Revisiting Score Function Estimators for $k$-Subset Sampling
This addresses a fundamental bottleneck in machine learning tasks requiring k-subset sampling, offering a novel gradient estimator that works under weaker assumptions, though it is incremental in improving upon existing methods.
The paper tackled the problem of gradient-based optimization for k-subset sampling, which is non-differentiable, by revisiting score function estimators and showing how to compute them efficiently with a discrete Fourier transform and reduce variance using control variates. The result is an estimator that provides exact samples and unbiased gradients, applicable to non-differentiable models, with experiments in feature selection yielding competitive performance.
Are score function estimators an underestimated approach to learning with $k$-subset sampling?

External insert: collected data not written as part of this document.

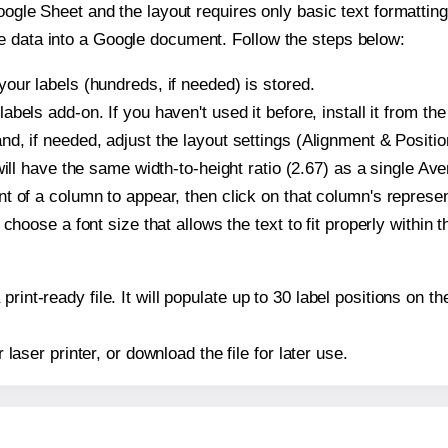
oogle Sheet and the layout requires only basic text formatting,
e data into a Google document. Follow the steps below:
our labels (hundreds, if needed) is stored.
bels add-on. If you haven't used it before, install it from th
d, if needed, adjust the layout settings (Alignment & Positio
t will have the same width-to-height ratio (2.67) as a single A
t of a column to appear, then click on that column's repres
choose a font size that allows the text to fit properly within t
print-ready file. It will populate up to 30 label positions on
r laser printer, or download the file for later use.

Sampling $k$-subsets is a fundamental operation in many machine learning tasks that is not amenable to differentiable parametrization, impeding gradient-based optimization. Prior work has focused on relaxed sampling or pathwise gradient estimators. Inspired by the success of score function estimators in variational inference and reinforcement learning, we revisit them within the context of $k$-subset sampling. Specifically, we demonstrate how to efficiently compute the $k$-subset distribution's score function using a discrete Fourier transform, and reduce the estimator's variance with control variates. The resulting estimator provides both exact samples and unbiased gradient estimates while also applying to non-differentiable downstream models, unlike existing methods. Experiments in feature selection show results competitive with current methods, despite weaker assumptions.